St. George’s, also known as the Town of Saint George or Saint George’s Town, is the first permanent English settlement on the islands of Bermuda.
It definitely is the place where the whole story about Bermuda began, with Bermuda’s first people who were shipwrecked survivors of the Jamestown bound Sea Venture. This happened in 1609, when they were caught upon Bermuda’s treacherous reefs, and began building two new ships.
The people who decided to stay behind officially settle St. George’s in 1612, making it the capital of the islands until 1815. Built in accordance with the advance from that time, the lanes in the town are wide enough just for horses and carriages.

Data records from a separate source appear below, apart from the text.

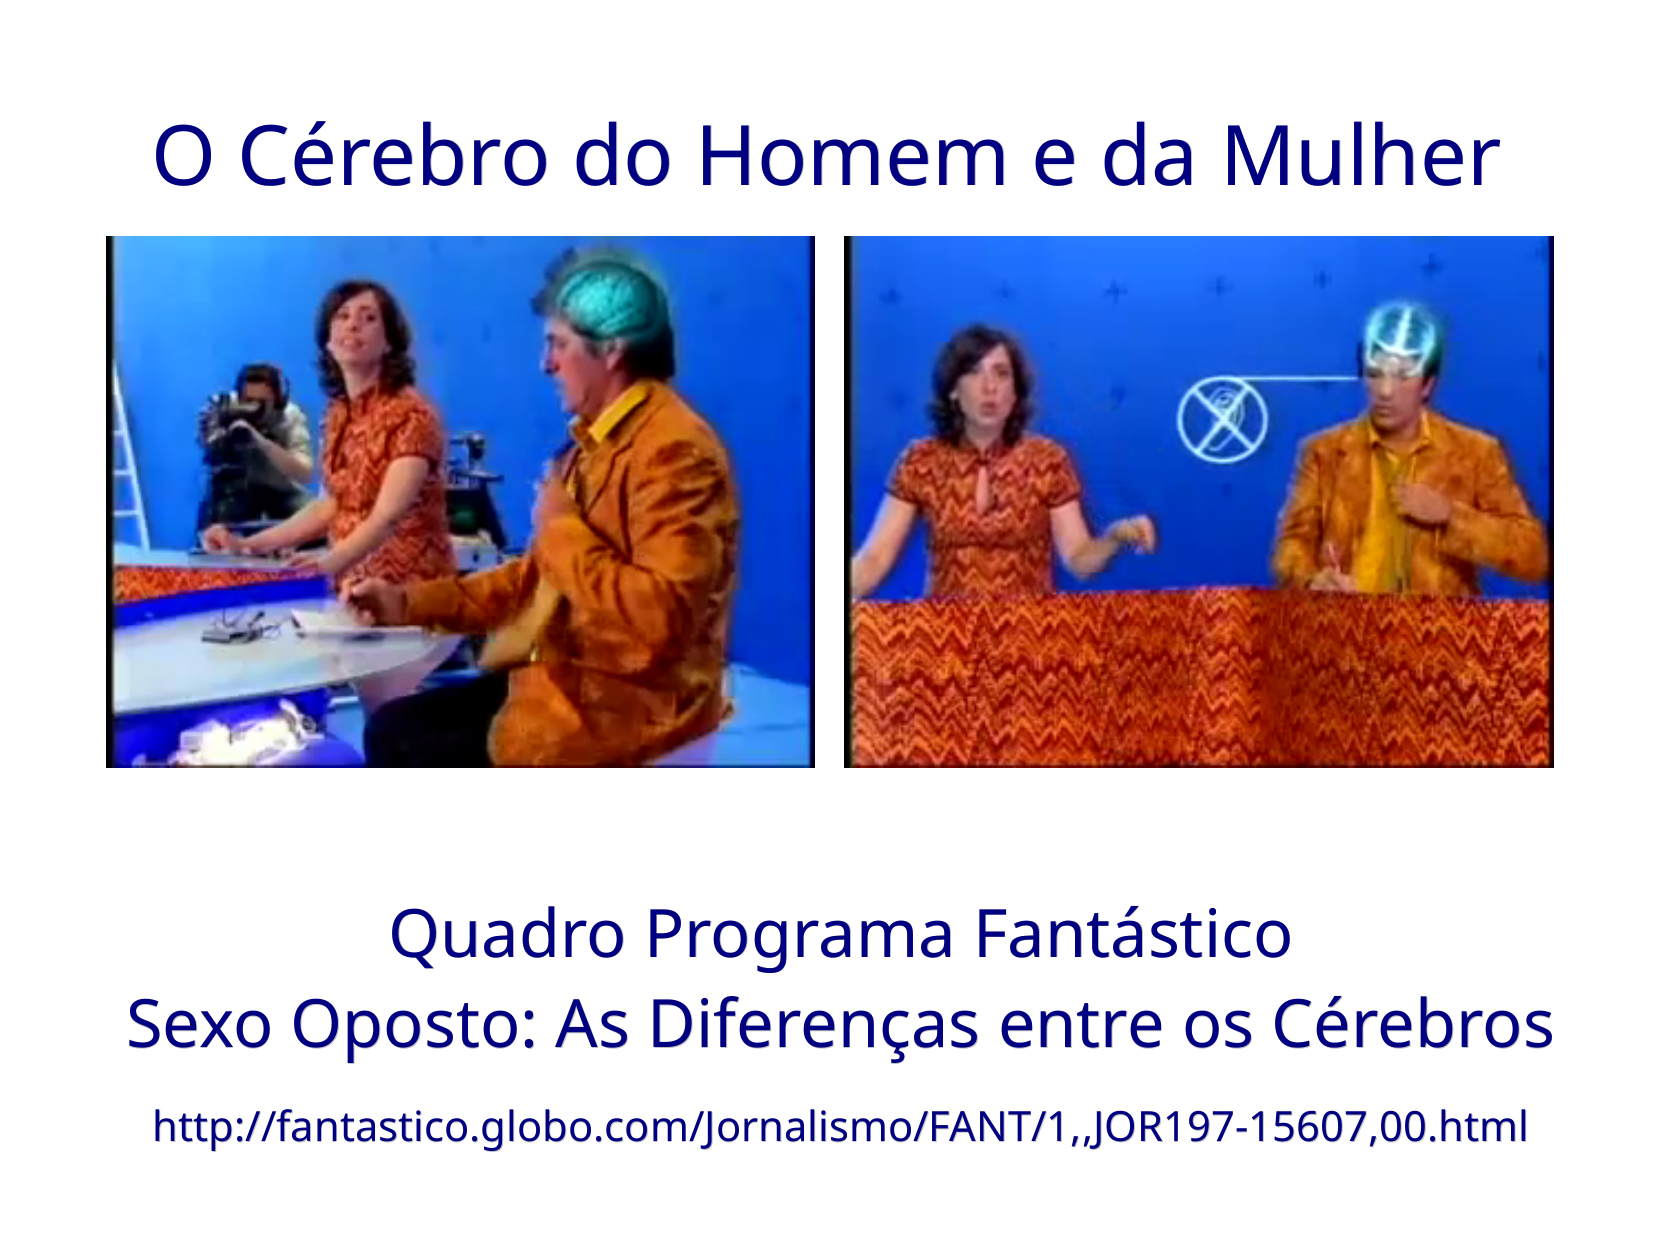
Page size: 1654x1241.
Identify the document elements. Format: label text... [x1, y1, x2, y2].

picture [106, 236, 815, 768]
title O Cérebro do Homem e da Mulher [82, 49, 1571, 257]
picture [844, 236, 1554, 768]
list Quadro Programa Fantástico Sexo Oposto: As Diferenças entre os Cérebros http://fantastico.globo.com/Jornalismo/FANT/1,,JOR197-15607,00.html [118, 885, 1565, 1183]
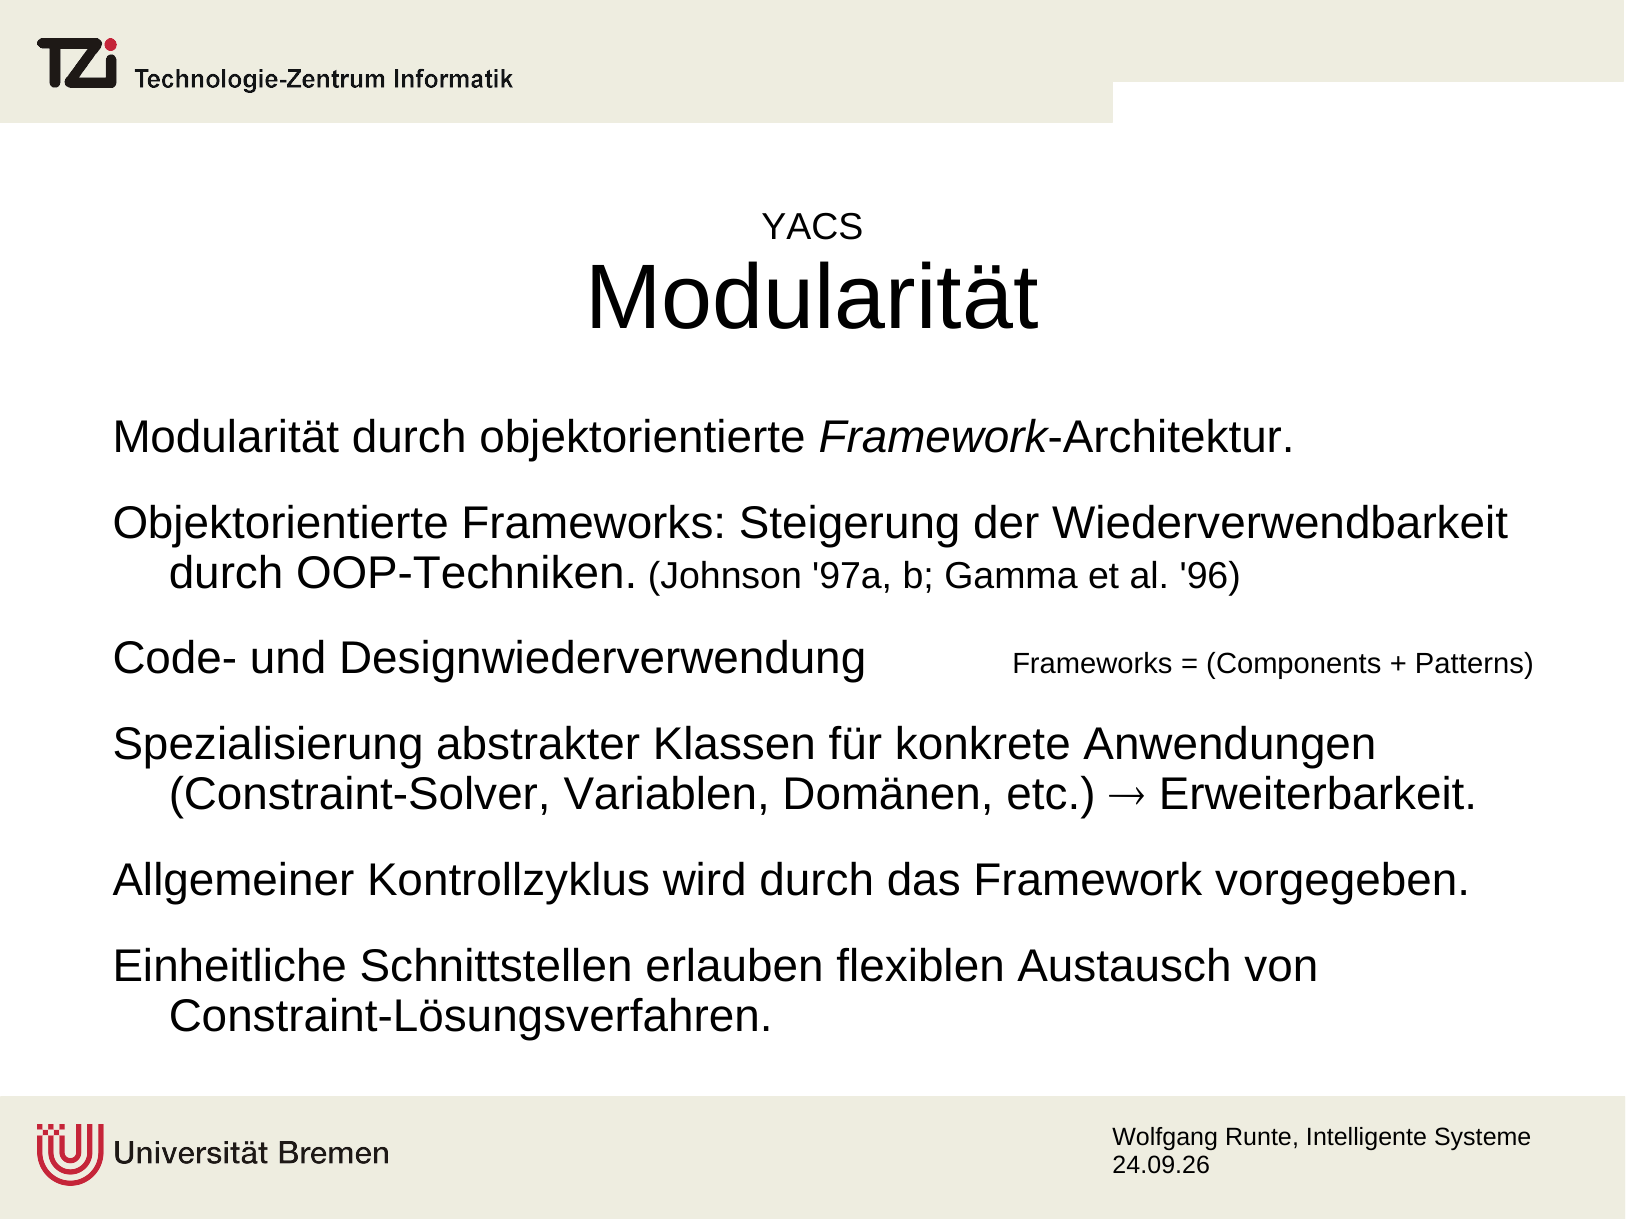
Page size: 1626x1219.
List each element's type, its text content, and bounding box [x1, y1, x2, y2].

picture [37, 1124, 388, 1186]
list Modularität durch objektorientierte Framework-Architektur. Objektorientierte Frameworks: Steigerung der Wiederverwendbarkeit durch OOP-Techniken. (Johnson '97a, b; Gamma et al. '96) Code- und Designwiederverwendung Frameworks = (Components + Patterns) Spezialisierung abstrakter Klassen für konkrete Anwendungen (Constraint-Solver, Variablen, Domänen, etc.)  Erweiterbarkeit. Allgemeiner Kontrollzyklus wird durch das Framework vorgegeben. Einheitliche Schnittstellen erlauben flexiblen Austausch von Constraint-Lösungsverfahren. [112, 412, 1555, 1104]
title YACS Modularität [112, 162, 1513, 393]
picture [37, 38, 513, 93]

The narrow roads still retain their original names, some with reference to local characters and activities such as Aunt Peggy’s Lane or Printers Alley. Aunt Peggy by the way was a slave who lived for long and was known to keep a watch on the town as she sat by the window of her house and chatted freely to all those who passed by.
Nonetheless, its importance was great during the American War of Independence, when the locals helped the Americans to get the gunpowder from a St. George’s magazine which supplied the forts around the city. The city center of St. George’s is King’s Square, where reenactments from 17th century are held throughout the year. Not just that, the whole city is covered with history.
There is the old Saint Peter’s Church, which is in fact the oldest surviving Anglican and oldest continuously occupied Protestant church in the Western hemisphere, the State House, Tucker House and many more.
As an outstanding example of the earliest English urban settlement in the New World, together with the fortifications which illustrate the development of English military engineering, it has been put on the UNESCO’s World Heritage List in 2000. Nowadays, many tourists, mostly Americans and British are visiting this historic city which in fact still has its importance as it had in the past.